• _Objective_
Can you revise the rows below, starting at the line that contains "order: Coleoptera" and running through the end of the rows, so that "common name" becomes "vernacular name" and nothing else changes?

• _Records provided_
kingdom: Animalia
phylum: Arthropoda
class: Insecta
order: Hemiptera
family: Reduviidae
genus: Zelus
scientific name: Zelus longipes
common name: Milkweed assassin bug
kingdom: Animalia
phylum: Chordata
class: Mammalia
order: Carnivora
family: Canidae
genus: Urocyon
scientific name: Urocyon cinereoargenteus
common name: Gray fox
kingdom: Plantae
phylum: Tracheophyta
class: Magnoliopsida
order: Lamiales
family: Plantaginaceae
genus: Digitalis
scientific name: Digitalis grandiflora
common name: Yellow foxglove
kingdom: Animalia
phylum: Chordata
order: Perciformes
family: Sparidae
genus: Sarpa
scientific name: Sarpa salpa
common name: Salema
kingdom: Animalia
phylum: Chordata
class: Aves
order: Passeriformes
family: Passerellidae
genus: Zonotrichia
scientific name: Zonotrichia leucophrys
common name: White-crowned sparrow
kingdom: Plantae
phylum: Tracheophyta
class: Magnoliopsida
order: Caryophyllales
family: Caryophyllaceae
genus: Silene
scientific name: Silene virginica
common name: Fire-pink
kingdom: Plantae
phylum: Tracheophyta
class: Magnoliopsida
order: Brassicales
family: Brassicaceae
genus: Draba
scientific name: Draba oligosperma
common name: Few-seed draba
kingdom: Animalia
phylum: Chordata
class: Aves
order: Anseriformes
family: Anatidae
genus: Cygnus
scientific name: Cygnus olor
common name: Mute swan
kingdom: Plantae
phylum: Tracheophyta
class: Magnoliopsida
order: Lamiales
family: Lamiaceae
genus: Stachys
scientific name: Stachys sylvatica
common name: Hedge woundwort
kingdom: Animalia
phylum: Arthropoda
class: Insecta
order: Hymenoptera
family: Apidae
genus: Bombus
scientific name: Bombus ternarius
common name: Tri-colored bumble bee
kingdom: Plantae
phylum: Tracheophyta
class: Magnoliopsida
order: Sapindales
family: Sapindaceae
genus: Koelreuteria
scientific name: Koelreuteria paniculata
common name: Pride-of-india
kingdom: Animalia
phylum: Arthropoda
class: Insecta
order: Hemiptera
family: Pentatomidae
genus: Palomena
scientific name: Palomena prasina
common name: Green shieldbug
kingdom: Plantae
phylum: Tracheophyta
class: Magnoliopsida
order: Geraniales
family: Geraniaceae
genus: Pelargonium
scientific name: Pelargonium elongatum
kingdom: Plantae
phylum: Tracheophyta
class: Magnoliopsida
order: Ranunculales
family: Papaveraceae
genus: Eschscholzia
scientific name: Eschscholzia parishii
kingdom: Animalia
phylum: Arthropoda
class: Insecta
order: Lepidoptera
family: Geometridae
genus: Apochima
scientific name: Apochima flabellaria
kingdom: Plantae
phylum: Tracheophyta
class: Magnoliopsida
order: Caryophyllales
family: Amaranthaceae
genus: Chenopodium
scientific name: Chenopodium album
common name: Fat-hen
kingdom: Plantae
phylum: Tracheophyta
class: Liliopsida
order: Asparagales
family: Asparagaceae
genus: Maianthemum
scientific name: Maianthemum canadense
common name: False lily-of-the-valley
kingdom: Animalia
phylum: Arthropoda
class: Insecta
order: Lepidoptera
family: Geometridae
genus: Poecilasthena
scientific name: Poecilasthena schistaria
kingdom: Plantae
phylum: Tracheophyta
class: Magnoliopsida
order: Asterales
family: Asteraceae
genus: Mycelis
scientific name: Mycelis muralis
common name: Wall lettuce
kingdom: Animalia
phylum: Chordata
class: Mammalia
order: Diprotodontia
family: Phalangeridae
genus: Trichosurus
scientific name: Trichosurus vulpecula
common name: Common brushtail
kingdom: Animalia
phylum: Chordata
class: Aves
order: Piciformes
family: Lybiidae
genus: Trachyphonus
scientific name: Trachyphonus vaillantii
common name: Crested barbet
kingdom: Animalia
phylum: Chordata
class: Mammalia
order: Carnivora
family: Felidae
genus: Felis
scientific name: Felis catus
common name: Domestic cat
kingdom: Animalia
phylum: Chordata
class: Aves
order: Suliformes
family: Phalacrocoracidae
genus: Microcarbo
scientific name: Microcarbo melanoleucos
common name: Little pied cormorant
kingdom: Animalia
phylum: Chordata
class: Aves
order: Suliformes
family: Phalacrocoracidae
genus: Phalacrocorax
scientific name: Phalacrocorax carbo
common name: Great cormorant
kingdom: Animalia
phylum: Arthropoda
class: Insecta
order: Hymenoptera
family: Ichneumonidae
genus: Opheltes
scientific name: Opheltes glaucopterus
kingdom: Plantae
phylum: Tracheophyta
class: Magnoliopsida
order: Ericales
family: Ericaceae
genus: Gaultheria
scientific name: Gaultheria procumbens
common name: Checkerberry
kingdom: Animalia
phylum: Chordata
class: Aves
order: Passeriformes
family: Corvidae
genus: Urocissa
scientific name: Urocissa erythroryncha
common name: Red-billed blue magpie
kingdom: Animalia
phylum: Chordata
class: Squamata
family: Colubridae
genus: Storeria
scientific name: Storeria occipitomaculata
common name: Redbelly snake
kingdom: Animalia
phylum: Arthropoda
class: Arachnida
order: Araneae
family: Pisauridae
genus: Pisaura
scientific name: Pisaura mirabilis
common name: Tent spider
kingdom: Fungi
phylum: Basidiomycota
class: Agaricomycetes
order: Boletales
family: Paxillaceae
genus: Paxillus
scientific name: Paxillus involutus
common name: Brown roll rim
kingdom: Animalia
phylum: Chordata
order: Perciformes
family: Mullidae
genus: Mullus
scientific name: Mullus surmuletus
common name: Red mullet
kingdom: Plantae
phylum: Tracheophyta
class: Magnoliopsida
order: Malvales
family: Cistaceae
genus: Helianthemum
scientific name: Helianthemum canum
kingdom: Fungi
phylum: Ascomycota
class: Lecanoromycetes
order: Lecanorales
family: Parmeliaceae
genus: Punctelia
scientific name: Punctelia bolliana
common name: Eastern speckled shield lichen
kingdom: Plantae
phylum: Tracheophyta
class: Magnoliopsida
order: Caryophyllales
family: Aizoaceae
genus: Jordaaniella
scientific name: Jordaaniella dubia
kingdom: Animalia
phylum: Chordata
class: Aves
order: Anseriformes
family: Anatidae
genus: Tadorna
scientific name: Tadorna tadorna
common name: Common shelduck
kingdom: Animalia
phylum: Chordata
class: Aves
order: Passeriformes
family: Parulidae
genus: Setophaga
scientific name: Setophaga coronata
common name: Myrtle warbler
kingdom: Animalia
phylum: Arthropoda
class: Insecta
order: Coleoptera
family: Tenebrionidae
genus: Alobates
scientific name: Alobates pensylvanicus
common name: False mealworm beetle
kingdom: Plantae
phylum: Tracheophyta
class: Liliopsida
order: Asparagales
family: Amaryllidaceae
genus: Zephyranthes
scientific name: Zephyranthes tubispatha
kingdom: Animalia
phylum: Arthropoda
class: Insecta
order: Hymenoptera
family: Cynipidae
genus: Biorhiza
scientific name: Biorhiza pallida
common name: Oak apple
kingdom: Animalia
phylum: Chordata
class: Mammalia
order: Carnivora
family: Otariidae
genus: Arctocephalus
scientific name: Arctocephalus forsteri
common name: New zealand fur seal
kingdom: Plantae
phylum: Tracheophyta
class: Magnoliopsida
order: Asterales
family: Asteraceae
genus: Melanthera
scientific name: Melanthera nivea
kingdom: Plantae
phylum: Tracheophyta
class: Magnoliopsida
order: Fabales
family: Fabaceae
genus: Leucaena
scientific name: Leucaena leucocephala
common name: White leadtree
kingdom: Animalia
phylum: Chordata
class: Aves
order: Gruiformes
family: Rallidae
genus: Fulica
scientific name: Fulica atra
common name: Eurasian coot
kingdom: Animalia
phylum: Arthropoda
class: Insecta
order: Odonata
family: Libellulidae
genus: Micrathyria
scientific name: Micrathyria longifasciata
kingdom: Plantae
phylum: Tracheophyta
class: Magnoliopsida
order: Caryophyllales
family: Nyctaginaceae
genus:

• _Output of the task_
order: Coleoptera
family: Tenebrionidae
genus: Alobates
scientific name: Alobates pensylvanicus
vernacular name: False mealworm beetle
kingdom: Plantae
phylum: Tracheophyta
class: Liliopsida
order: Asparagales
family: Amaryllidaceae
genus: Zephyranthes
scientific name: Zephyranthes tubispatha
kingdom: Animalia
phylum: Arthropoda
class: Insecta
order: Hymenoptera
family: Cynipidae
genus: Biorhiza
scientific name: Biorhiza pallida
vernacular name: Oak apple
kingdom: Animalia
phylum: Chordata
class: Mammalia
order: Carnivora
family: Otariidae
genus: Arctocephalus
scientific name: Arctocephalus forsteri
vernacular name: New zealand fur seal
kingdom: Plantae
phylum: Tracheophyta
class: Magnoliopsida
order: Asterales
family: Asteraceae
genus: Melanthera
scientific name: Melanthera nivea
kingdom: Plantae
phylum: Tracheophyta
class: Magnoliopsida
order: Fabales
family: Fabaceae
genus: Leucaena
scientific name: Leucaena leucocephala
vernacular name: White leadtree
kingdom: Animalia
phylum: Chordata
class: Aves
order: Gruiformes
family: Rallidae
genus: Fulica
scientific name: Fulica atra
vernacular name: Eurasian coot
kingdom: Animalia
phylum: Arthropoda
class: Insecta
order: Odonata
family: Libellulidae
genus: Micrathyria
scientific name: Micrathyria longifasciata
kingdom: Plantae
phylum: Tracheophyta
class: Magnoliopsida
order: Caryophyllales
family: Nyctaginaceae
genus:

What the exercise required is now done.